• abortion;
  • cytokine antagonists;
  • substance P;
  • stress;
  • mice

PROBLEM: In several models of abortion in rodents, the success or failure of the implanted embryos is determined by a balance between pro-inflammatory cytokines such as tumor necrosis factor-α (TNF-α), interleukin-2, interleukin-1 (IL-1), and γ-interferon, and cytokines that counteract the former, such as interleukin-10 and transforming growth factor-β2 (TGF-β2)-related suppressor factor. Stress can trigger abortions in susceptible strains of mice and is thought to reflect the pathogenesis of some types of miscarriage in human pregnancy. In mice, stress increases levels of the abortogenic cytokine TNF-α and decreases the suppressive activity of TGF-β2-related factor via a neurotransmitter substance P (SP)-dependent pathway. Evidence for a role of pro-inflammatory cytokines in SP-mediated abortions in vivo is indirect.

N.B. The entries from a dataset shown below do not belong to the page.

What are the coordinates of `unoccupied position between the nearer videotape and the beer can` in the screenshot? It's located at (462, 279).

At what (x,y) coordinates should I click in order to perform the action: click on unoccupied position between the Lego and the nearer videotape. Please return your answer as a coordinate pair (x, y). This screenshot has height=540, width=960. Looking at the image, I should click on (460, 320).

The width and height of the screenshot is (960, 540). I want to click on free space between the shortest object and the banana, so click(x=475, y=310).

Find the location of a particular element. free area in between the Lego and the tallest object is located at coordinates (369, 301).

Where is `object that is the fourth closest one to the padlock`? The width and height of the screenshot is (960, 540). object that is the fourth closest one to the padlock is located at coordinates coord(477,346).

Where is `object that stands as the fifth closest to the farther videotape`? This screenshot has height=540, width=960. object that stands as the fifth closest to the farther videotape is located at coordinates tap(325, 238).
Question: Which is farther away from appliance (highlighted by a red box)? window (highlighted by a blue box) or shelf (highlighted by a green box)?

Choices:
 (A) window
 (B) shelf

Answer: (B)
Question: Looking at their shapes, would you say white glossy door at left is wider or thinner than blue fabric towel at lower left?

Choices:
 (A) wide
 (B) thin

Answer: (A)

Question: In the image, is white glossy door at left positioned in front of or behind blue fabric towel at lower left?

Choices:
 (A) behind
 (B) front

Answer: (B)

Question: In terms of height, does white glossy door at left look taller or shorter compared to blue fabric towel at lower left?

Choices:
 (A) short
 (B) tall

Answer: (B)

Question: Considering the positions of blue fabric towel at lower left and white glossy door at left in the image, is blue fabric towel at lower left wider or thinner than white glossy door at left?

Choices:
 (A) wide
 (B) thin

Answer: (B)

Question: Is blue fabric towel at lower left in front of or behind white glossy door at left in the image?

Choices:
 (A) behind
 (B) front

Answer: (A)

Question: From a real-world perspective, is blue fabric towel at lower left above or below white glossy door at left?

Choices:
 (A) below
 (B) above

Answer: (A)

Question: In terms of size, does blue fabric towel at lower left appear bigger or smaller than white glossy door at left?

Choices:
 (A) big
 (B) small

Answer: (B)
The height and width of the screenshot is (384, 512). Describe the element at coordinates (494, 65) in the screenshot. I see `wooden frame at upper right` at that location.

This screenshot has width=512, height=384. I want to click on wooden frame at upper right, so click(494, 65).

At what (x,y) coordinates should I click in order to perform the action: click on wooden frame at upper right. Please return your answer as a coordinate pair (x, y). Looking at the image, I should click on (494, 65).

METHODS: Direct evidence for a role of IL-1 and TNF-α in stress-triggered abortions was sought by injecting pregnant female mice with soluble receptors neutralizing TNF-α (rhuTNFR: Fc) or IL-1 (rmIL-1R) beginning 1 day after implantation and prior to stress.

RESULTS: The stress-triggered abortion rate was reduced by 68% when either TNF-α or IL-1 antagonists were injected. The stress-triggered decreased TGF-β2-like suppressive activity in the maternal uterine decidua was not restored by injection of either antagonist; indeed the soluble IL-1 receptor significantly reduced suppressive activity in unstressed control mice, and soluble TNF-α receptor had a lesser effect.

CONCLUSIONS: Both IL-1 and TNF-α play a role in the pathogenesis of stress-triggered abortions, and may induce a compensatory physiological increase in suppressive activity in normal pregnancy counteracting pro-inflammatory cytokines.